### GIVEN TASK:
Copy the following lines exactly as they appear.

### RECORD EXTRACTS:
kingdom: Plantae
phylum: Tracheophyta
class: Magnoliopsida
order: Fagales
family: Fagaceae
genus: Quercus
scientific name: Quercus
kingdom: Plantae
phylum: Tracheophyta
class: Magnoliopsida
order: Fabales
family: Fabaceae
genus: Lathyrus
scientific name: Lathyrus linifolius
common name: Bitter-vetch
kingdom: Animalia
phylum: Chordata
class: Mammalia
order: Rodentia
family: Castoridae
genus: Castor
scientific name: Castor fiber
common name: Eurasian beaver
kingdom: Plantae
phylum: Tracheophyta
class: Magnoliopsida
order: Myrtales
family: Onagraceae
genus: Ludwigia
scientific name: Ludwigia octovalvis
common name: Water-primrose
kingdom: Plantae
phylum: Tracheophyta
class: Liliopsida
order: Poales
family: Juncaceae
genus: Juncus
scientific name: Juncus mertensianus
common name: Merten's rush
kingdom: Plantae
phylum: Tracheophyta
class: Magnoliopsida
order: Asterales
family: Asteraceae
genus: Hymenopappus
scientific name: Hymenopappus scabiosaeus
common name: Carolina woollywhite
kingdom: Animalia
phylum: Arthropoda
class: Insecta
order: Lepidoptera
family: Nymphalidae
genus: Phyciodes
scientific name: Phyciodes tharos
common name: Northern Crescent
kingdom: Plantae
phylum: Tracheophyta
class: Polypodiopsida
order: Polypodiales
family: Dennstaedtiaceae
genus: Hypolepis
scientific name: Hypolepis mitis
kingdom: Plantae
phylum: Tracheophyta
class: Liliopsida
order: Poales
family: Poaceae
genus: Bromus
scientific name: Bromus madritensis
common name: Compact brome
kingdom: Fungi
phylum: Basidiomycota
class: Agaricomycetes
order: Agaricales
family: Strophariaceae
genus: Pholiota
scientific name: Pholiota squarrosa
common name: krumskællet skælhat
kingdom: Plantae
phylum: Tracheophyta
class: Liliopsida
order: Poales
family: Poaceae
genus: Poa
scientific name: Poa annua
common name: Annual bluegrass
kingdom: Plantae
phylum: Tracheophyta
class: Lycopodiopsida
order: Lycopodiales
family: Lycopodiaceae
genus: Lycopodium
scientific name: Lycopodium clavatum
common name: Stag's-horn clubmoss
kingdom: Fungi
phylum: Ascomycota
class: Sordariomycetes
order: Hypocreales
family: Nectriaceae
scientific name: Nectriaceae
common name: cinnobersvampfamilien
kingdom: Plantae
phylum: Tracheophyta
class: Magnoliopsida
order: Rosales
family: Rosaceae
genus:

### TASK RESPONSE:
kingdom: Plantae
phylum: Tracheophyta
class: Magnoliopsida
order: Fagales
family: Fagaceae
genus: Quercus
scientific name: Quercus
kingdom: Plantae
phylum: Tracheophyta
class: Magnoliopsida
order: Fabales
family: Fabaceae
genus: Lathyrus
scientific name: Lathyrus linifolius
common name: Bitter-vetch
kingdom: Animalia
phylum: Chordata
class: Mammalia
order: Rodentia
family: Castoridae
genus: Castor
scientific name: Castor fiber
common name: Eurasian beaver
kingdom: Plantae
phylum: Tracheophyta
class: Magnoliopsida
order: Myrtales
family: Onagraceae
genus: Ludwigia
scientific name: Ludwigia octovalvis
common name: Water-primrose
kingdom: Plantae
phylum: Tracheophyta
class: Liliopsida
order: Poales
family: Juncaceae
genus: Juncus
scientific name: Juncus mertensianus
common name: Merten's rush
kingdom: Plantae
phylum: Tracheophyta
class: Magnoliopsida
order: Asterales
family: Asteraceae
genus: Hymenopappus
scientific name: Hymenopappus scabiosaeus
common name: Carolina woollywhite
kingdom: Animalia
phylum: Arthropoda
class: Insecta
order: Lepidoptera
family: Nymphalidae
genus: Phyciodes
scientific name: Phyciodes tharos
common name: Northern Crescent
kingdom: Plantae
phylum: Tracheophyta
class: Polypodiopsida
order: Polypodiales
family: Dennstaedtiaceae
genus: Hypolepis
scientific name: Hypolepis mitis
kingdom: Plantae
phylum: Tracheophyta
class: Liliopsida
order: Poales
family: Poaceae
genus: Bromus
scientific name: Bromus madritensis
common name: Compact brome
kingdom: Fungi
phylum: Basidiomycota
class: Agaricomycetes
order: Agaricales
family: Strophariaceae
genus: Pholiota
scientific name: Pholiota squarrosa
common name: krumskællet skælhat
kingdom: Plantae
phylum: Tracheophyta
class: Liliopsida
order: Poales
family: Poaceae
genus: Poa
scientific name: Poa annua
common name: Annual bluegrass
kingdom: Plantae
phylum: Tracheophyta
class: Lycopodiopsida
order: Lycopodiales
family: Lycopodiaceae
genus: Lycopodium
scientific name: Lycopodium clavatum
common name: Stag's-horn clubmoss
kingdom: Fungi
phylum: Ascomycota
class: Sordariomycetes
order: Hypocreales
family: Nectriaceae
scientific name: Nectriaceae
common name: cinnobersvampfamilien
kingdom: Plantae
phylum: Tracheophyta
class: Magnoliopsida
order: Rosales
family: Rosaceae
genus:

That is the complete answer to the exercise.